# Documento

§ §

Corruptores arrependidos não são heróis nem patriotas, são… – Por Juan Guahán

Por Juan Guahán*

Em meio a essa Argentina que se transformou num desfile de bolsas, maletas e inflação, de ex-funcionários governamentais “arrependidos”, é bom recordar que não estamos diante de heróis que merecem o tratamento de patriotas. Se tratam de malandros que se beneficiaram com seus vínculos com o poder estatal da vez, e pagando por isso.

Há duas semanas, o país assiste uma desavergonhada exposição daquilo que tem de pior. Os principais diários e canais de televisão estão ocupados o tempo inteiro com o caso das bolsas e maletas que levavam propina, subornos e contribuições de vários empresários de primeira linha, e com um discurso claro de, sempre que possível, envolver o nome de Cristina Kirchner – mesmo que das formas mais inusitada.

Esse fenômeno, com toda a importância que tem, foi claramente superado pela enxurrada de “arrependidos” que se acumularam nos corredores do quarto piso dos tribunais federais, literal e não metaforicamente, se acotovelavam para se adiantar aos colegas na possibilidade de chegar primeiro ao ato de delatar e não ir preso, melhorar sua situação processual e, no fim, ter uma sentença menor. Nessa pretensão, não perderam a chance de apontar o dedo a alguns políticos renomados.

Mas o que está realmente acontecendo? Uma fotocópia de vários cadernos, da reconhecida marca escolar “Gloria”, textos feitos com uma “escritura perfeita”, foram anexados aos autos judiciais. Os escritos, muito ordenado, carregavam chamativas informações e formavam parte do que estava instalado em boa parte do imaginário coletivo.

Um motorista e ex (ex?) policial, no papel de delator, relatou histórias nas quais contava os vários anos de práticas conhecidas desde as próprias origens da história argentina. Falou sobre os “favores ao poder”, com os quais convivemos desde que temos memória.

É claro que esta prática tem proporções e metodologias diversas. Os setores políticos, entre macristas e opositores ao atual governo (incluindo peronistas pró e anti Kirchner) envolvidos nestas denúncias não pertenciam ao mais profundo do poder econômico, e os montantes de destino foram muito significativos. É provável que aqueles que hoje os substituíram na administração estatal – e que sim formam parte do sistema de poder econômico, usem outras formas mais dissimuláveis (fuga cibernética de capitais) embora seu dano não seja menor.

Esta denúncia colocou sobre a superfície um dado imaginado, mas poucas vezes exposto: se trata da corroboração do sutil matrimônio entre as grandes fortunas e as licitações estatais. O vínculo desses grandes empresários com o poder midiático fez com que escolhessem a estratégia do “arrependimento”, para serem apresentados à opinião pública como patriotas, que estavam praticamente fazendo um favor à ética.

Sobre isso, é preciso ser claro: são bandidos, que fizeram o cálculo custo-benefício e avaliam que o caminho tomado lhes dará algumas vantagens em comparação aos que preferiram se calar.

§ §

# Seção de dados
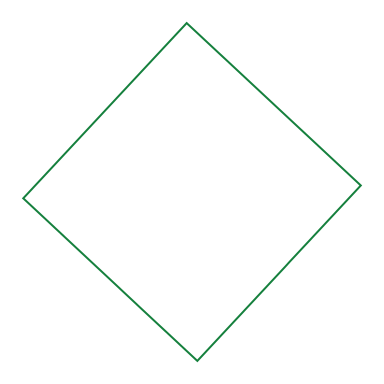 Belyuen, Northern Territory, Australia, rotated 43°
{"feature_id": "25037944B37494903355321", "entity_name": "Belyuen", "entity_type": "district", "adm_level": 2, "iso_a3": "AUS", "parent_name": "Australia", "parent_adm1": "Northern Territory", "projection": "albers", "projection_center": [130.693, -12.538], "detail": "fine", "context": "isolated", "style": "outline", "palette": "green", "viewbox_px": 384, "rotation_deg": 43, "n_neighbors": 0, "source": "geoboundaries", "source_scale": "gbopen_adm2", "svg_char_len": 361}
<svg xmlns="http://www.w3.org/2000/svg" viewBox="0 0 384 384"><g transform="rotate(43 192 192)"><path d="M234.6,311.9L294.8,311.9L311.1,311.9L311.1,290.7L311.1,183.3L311.0,176.5L311.0,173.5L311.0,164.3L311.0,130.9L311.0,72.1L193.9,72.1L72.9,72.1L72.9,95.2L72.9,193.9L72.9,311.7L193.9,311.8L234.6,311.9Z" fill="none" stroke="#15803d" stroke-width="2"/></g></svg>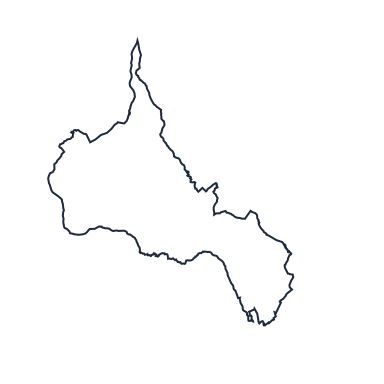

§ §

# Tarefas
• a. Segundo o artigo, qual é a marca escolar dos cadernos cujas fotocópias foram anexadas aos autos judiciais?
• b. Reproduza o trecho do artigo de "Corruptores arrependidos não" a "pagando por isso.", substituindo "malandros" por "espertalhões".
O material não guarda relação alguma com o artigo.

# Respostas
• a. A marca "Gloria".

• b.
Corruptores arrependidos não são heróis nem patriotas, são… – Por Juan Guahán

Por Juan Guahán*

Em meio a essa Argentina que se transformou num desfile de bolsas, maletas e inflação, de ex-funcionários governamentais “arrependidos”, é bom recordar que não estamos diante de heróis que merecem o tratamento de patriotas. Se tratam de espertalhões que se beneficiaram com seus vínculos com o poder estatal da vez, e pagando por isso.